The acting of these woman portraying these characters was phenomenal, with nuance and tones giving them a realistic depth. Which is saying something, given that the movie is based on a book that others have said has enough material for a whole season of Netflix episodes but that was crammed into a 2-hour movie because the director felt strongly that we needed to see Asian faces on the big screen in romantic leads, in realistic representations, and in anything other than martial arts films.
The movie was not without its flaws. There is one scene in particular that was so cringey, where a guy does a creepy thing and the women laugh it off, that I actually said out loud in the theater when the laughter died down "that's not funny, that's fucking creepy".
Not all of the characters had enough screen time for the same amount of depth as the main characters, or even the 3 supporting characters that I mentioned. Peik Lin's family, for instance, were especially flat, as were some of the Mean Girls that Rachel had to battle during her Culture Clash.

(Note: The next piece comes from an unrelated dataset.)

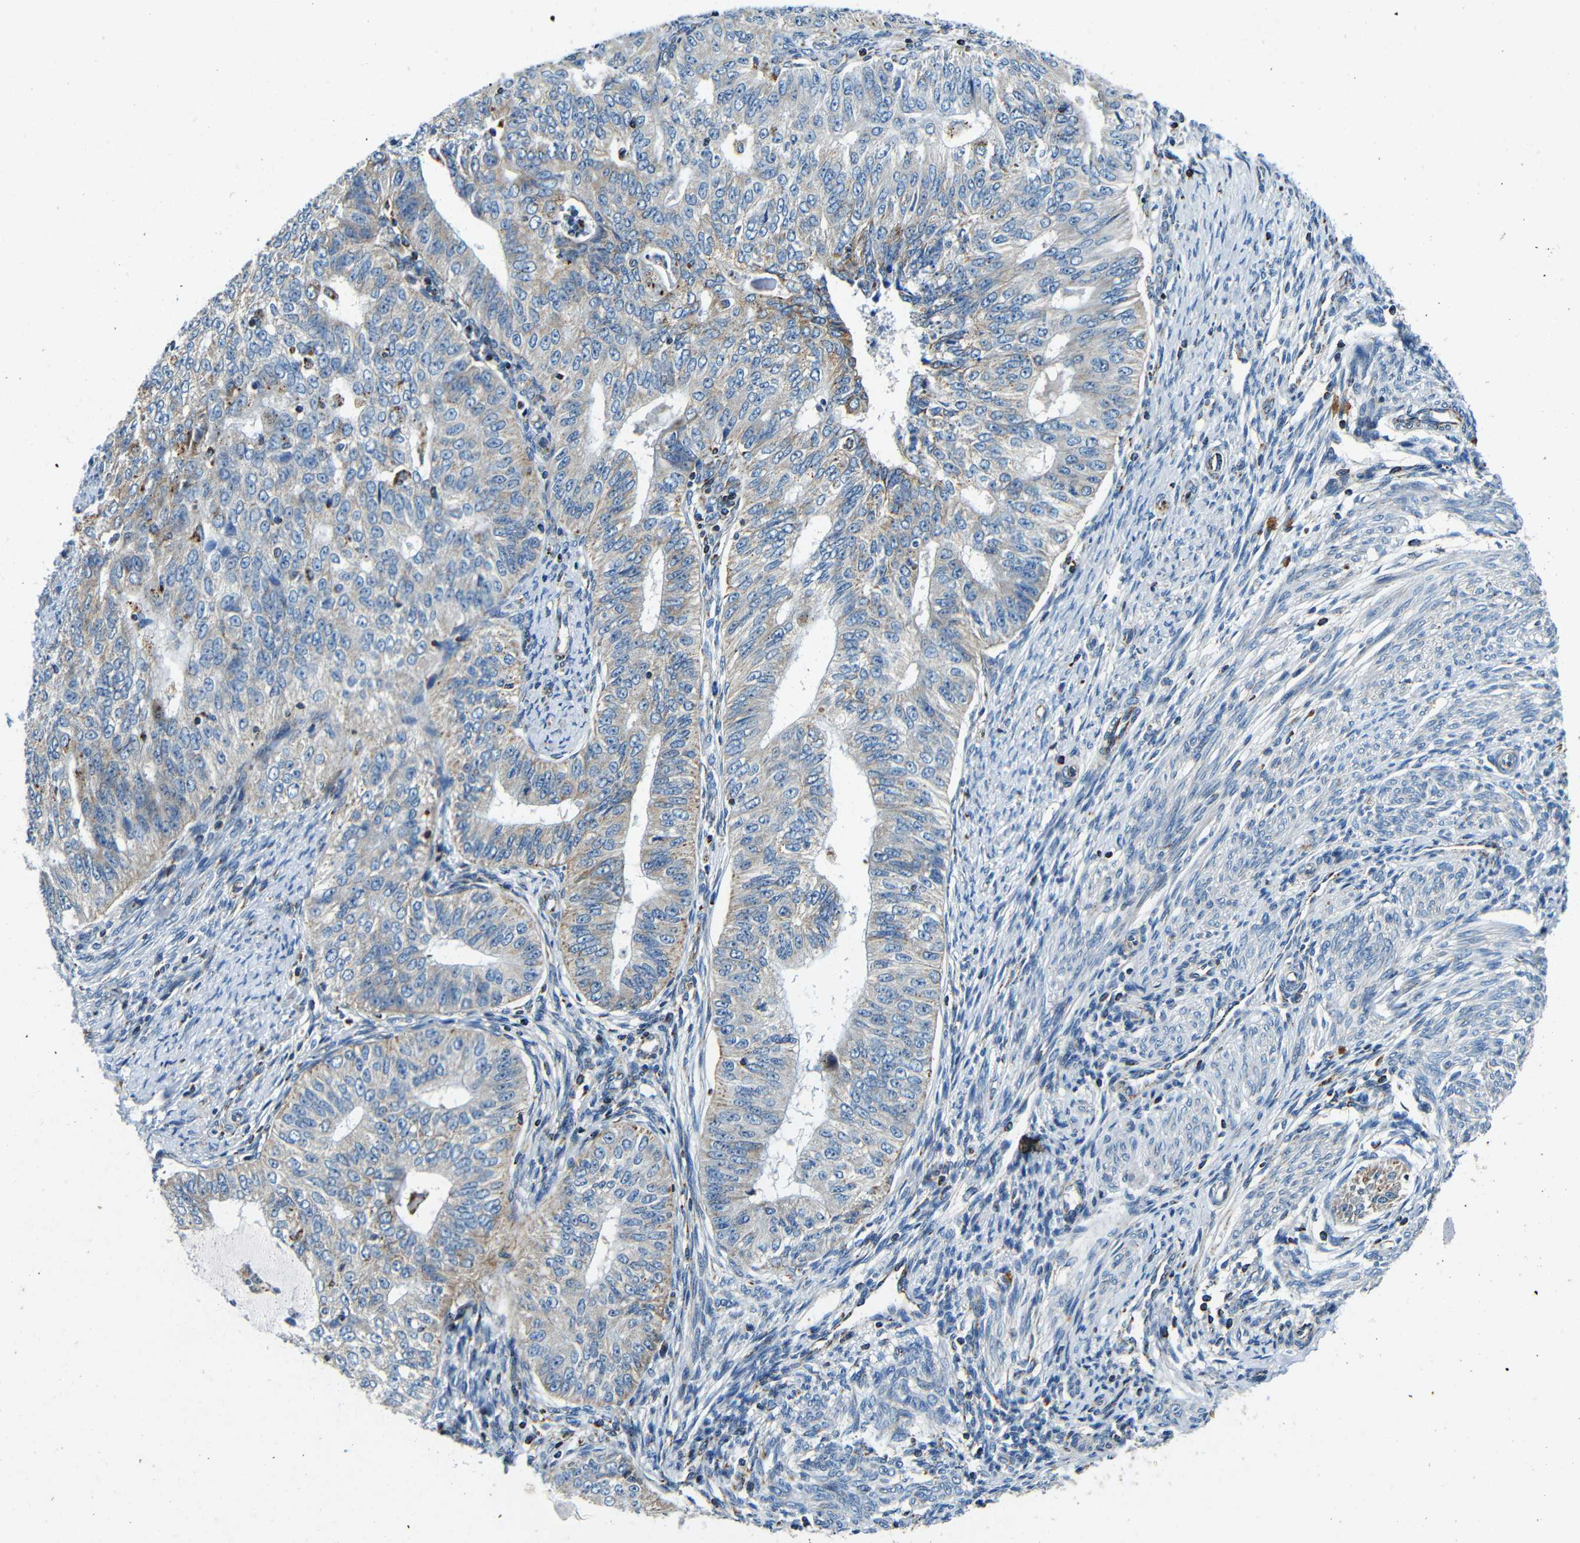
{"staining": {"intensity": "moderate", "quantity": "<25%", "location": "cytoplasmic/membranous"}, "tissue": "endometrial cancer", "cell_type": "Tumor cells", "image_type": "cancer", "snomed": [{"axis": "morphology", "description": "Adenocarcinoma, NOS"}, {"axis": "topography", "description": "Endometrium"}], "caption": "Immunohistochemistry (IHC) staining of endometrial cancer, which exhibits low levels of moderate cytoplasmic/membranous staining in about <25% of tumor cells indicating moderate cytoplasmic/membranous protein expression. The staining was performed using DAB (3,3'-diaminobenzidine) (brown) for protein detection and nuclei were counterstained in hematoxylin (blue).", "gene": "GALNT18", "patient": {"sex": "female", "age": 32}}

The movie isn't perfect. But when we have so few examples of any given culture, the few movies that we do see can become All The Representation, either by design or by expectation, and it will always fail in that regard. When the last big all-Asian movie was 13 years ago (Joy Luck Club), having another one now has a lot to live up to.
It's like female-led superhero movies - when you only have one, it has to be "perfect" or else it's a failure. But, as one of the actors said of Crazy Rich Asians, movies with white male actors are so plentiful, that someone can make a crappy one, and Hollywood just throws more opportunity out there for more white male movies. Movies made with and by Asians should have the opportunity to be not-great movies without the fate of all future Asian movies resting on its success.
It's not a perfect movie. But the main characters who we are supposed to be rooting for actually like each other; the conflict comes from cultural pressures and not either incompatibilities that "love" is supposed to magically fix, nor foolish misunderstandings that could be cleared up if only the characters talked to each other; reprehensible behaviour is not rewarded with the prize of "a girl", of sex, of a relationship, etc.; the women are the real cores of the story; and the main women characters are realistic and nuanced.
That means that this movie is making it onto my *very* short list of all-time favorite romantic-comedies.
So, if you like romantic comedies, if you hate romantic comedies and want to see an exception to the tripe, if you like strong and diverse female characters, and if you supported any of the non-white big budget films to come out in the last 2 years in order to make a point about what kinds of stories Hollywood should be telling, then you should see this movie.